● **DOCUMENT PASSAGE**
Thursday, May 27, 2010

More on the Cuts

The internet is a rich source of blogs written by economists when they should probably be doing some work.

I'm keen on blogs by intelligent economists that argue against the current general public's sympathy for the need for efficiency savings, massive deficit reduction and a reduction in the size of the state on the grounds that the Tories made the arguments. So I enjoyed this morning reading a blog called Stumbling and Mumbling.

From three days ago, a post on Nick Clegg's abandonment of his previous position in favour of the Tory line, and his clear confusion on the subject. It does seem a shame that Clegg can't just say: Yep, we had to give in on this one in the interests of the coalition holding together, but instead has to put on this really rather sad show that he really now thinks this is necessary. As the blog post makes clear, his position is pretty weak at best.

From two days ago, a comment on the actual cuts, making use of some of the microeconomics learnt in econ101a as well as thinking about the macro scale of things learnt in econ101b.

How exactly is the big boss (Osborne) going to know where the inefficiencies are? It's in the interests of those that profit from the inefficiencies to hide them in any large institution (and the public sector at millions of workers is pretty huge!). As a result, Osborne couldn't really identify many efficiency savings and so has just done what was long expected, and cut anyway.

● **DATASET EXCERPT**
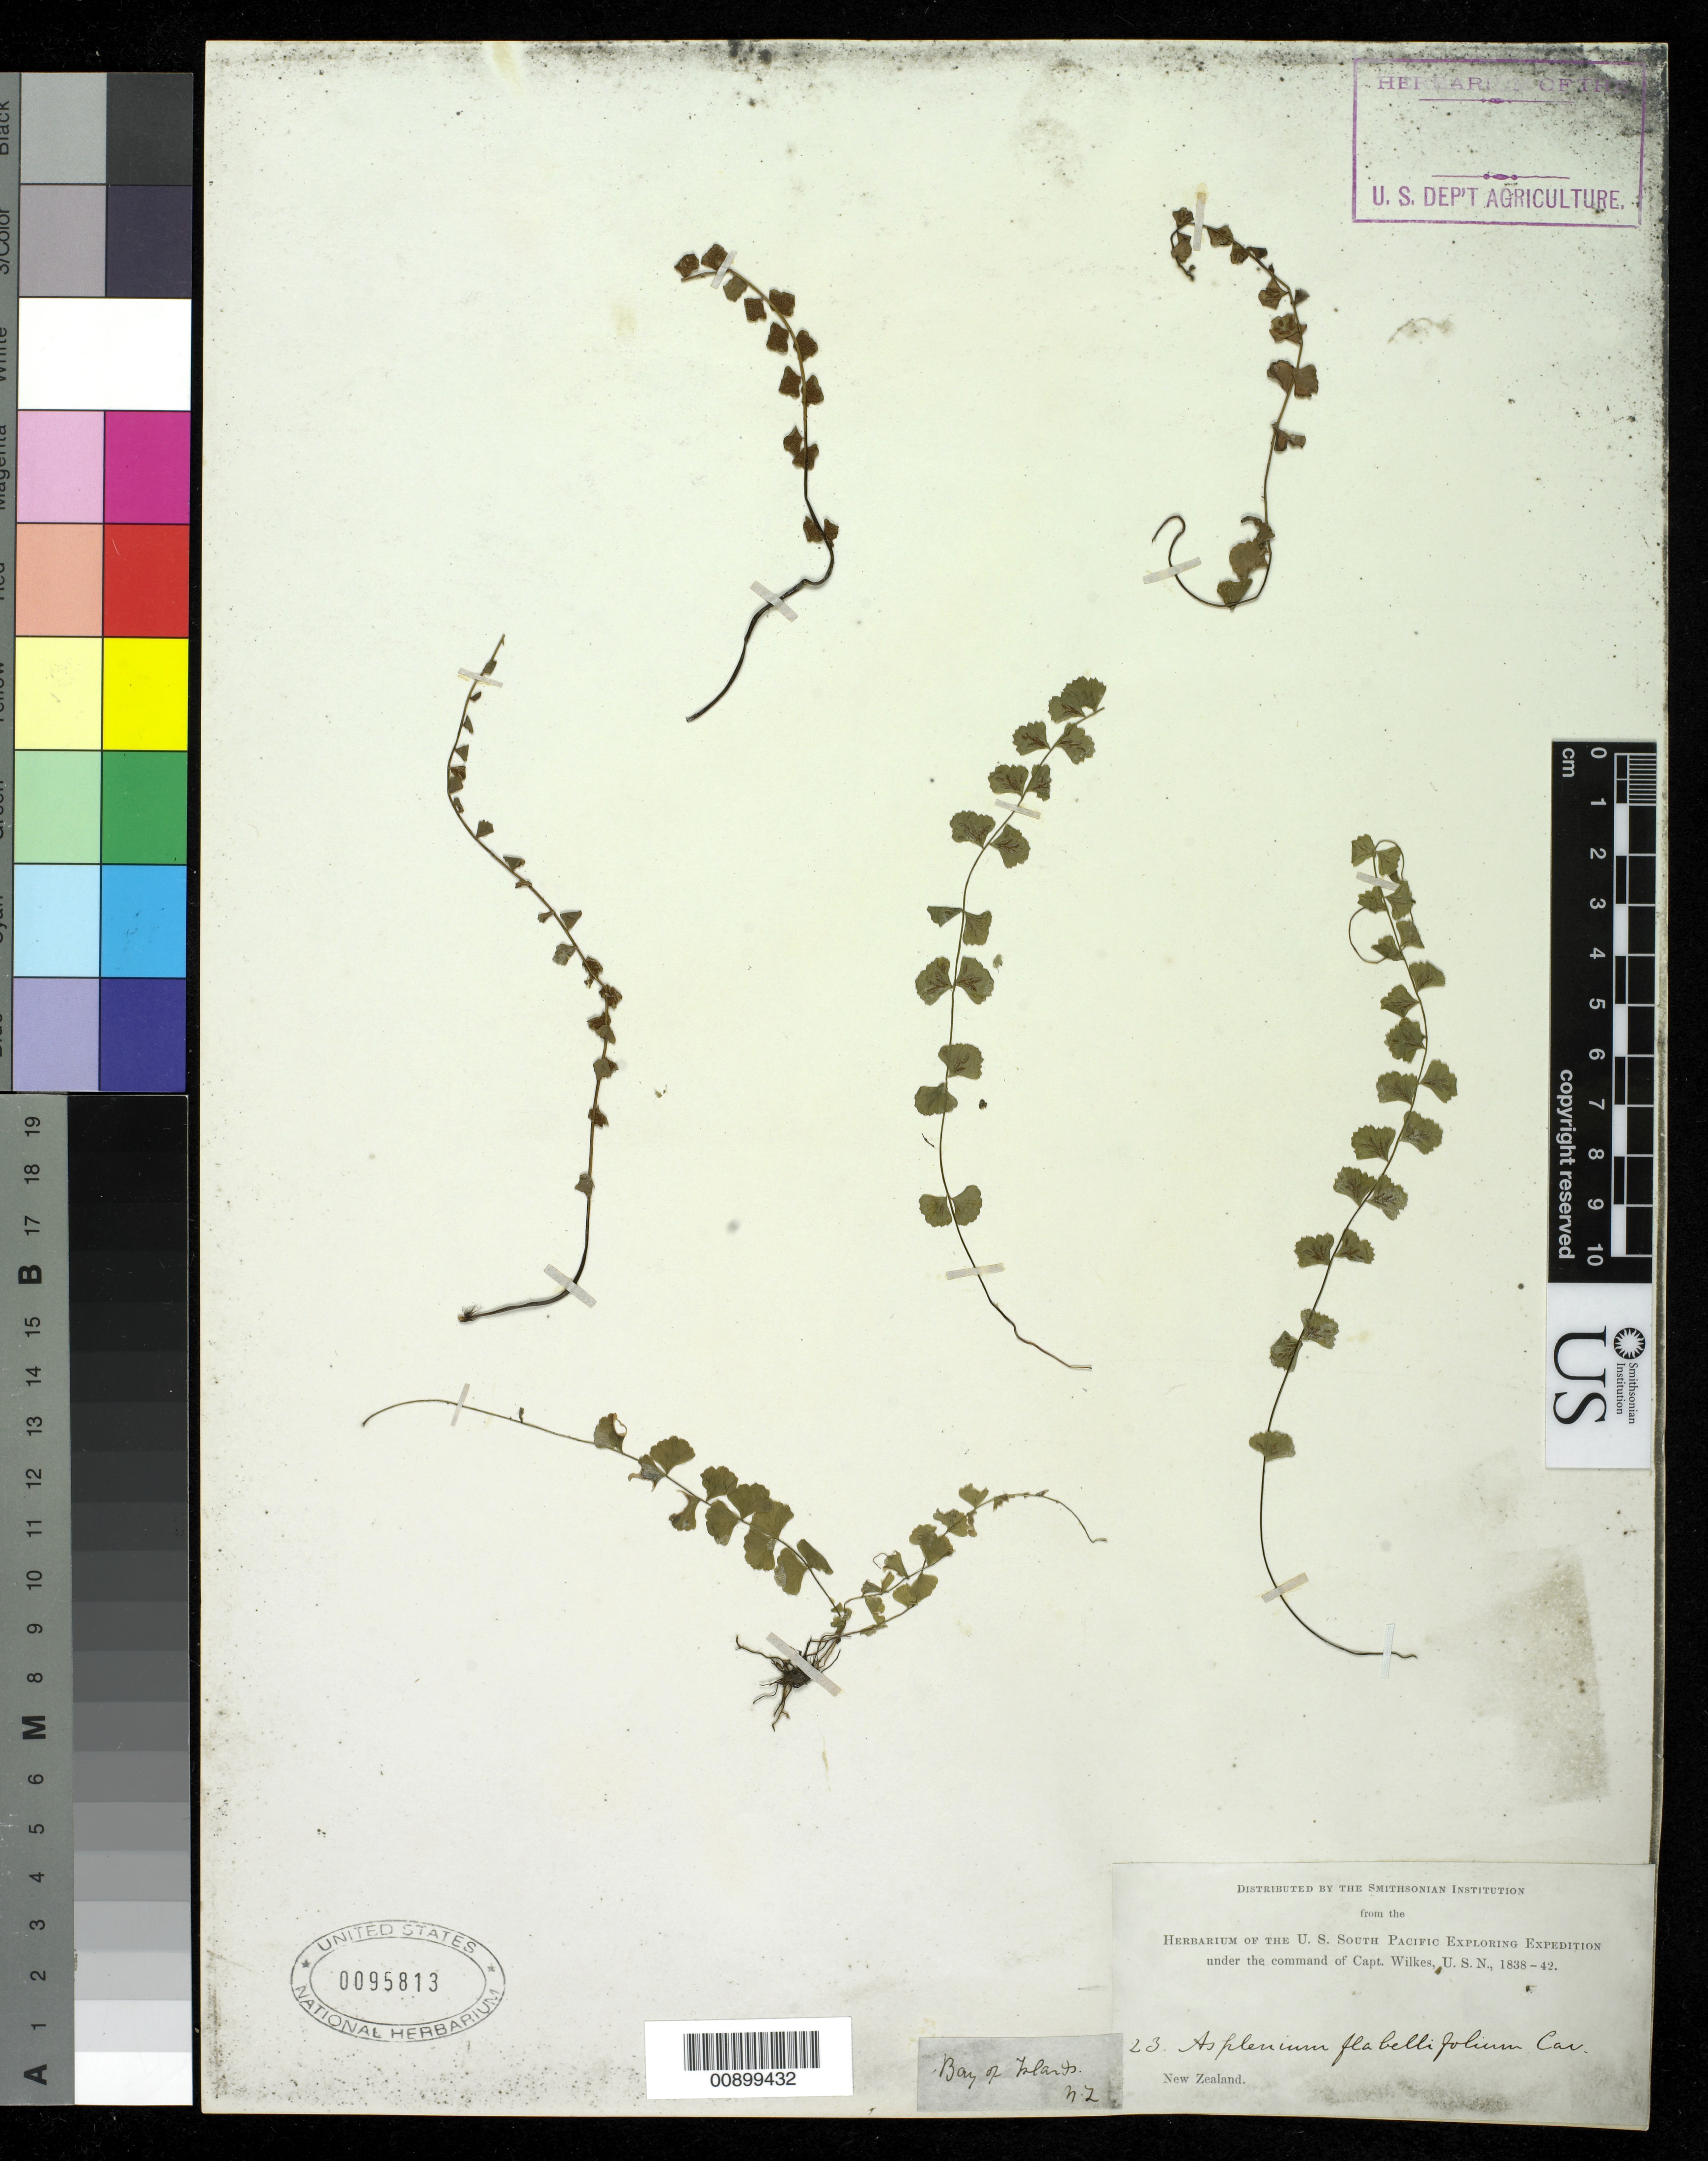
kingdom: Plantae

● **GIVEN TASK A**
In the blog post on the cuts, what is the name of the blog the writer enjoyed reading that morning?
● **GIVEN TASK B**
From the blog post on the cuts, extract the passage starting with "More on the" and going on through "weak at best.".

● **FULL RESPONSE A**
Stumbling and Mumbling

● **FULL RESPONSE B**
More on the Cuts

The internet is a rich source of blogs written by economists when they should probably be doing some work.

I'm keen on blogs by intelligent economists that argue against the current general public's sympathy for the need for efficiency savings, massive deficit reduction and a reduction in the size of the state on the grounds that the Tories made the arguments. So I enjoyed this morning reading a blog called Stumbling and Mumbling.

From three days ago, a post on Nick Clegg's abandonment of his previous position in favour of the Tory line, and his clear confusion on the subject. It does seem a shame that Clegg can't just say: Yep, we had to give in on this one in the interests of the coalition holding together, but instead has to put on this really rather sad show that he really now thinks this is necessary. As the blog post makes clear, his position is pretty weak at best.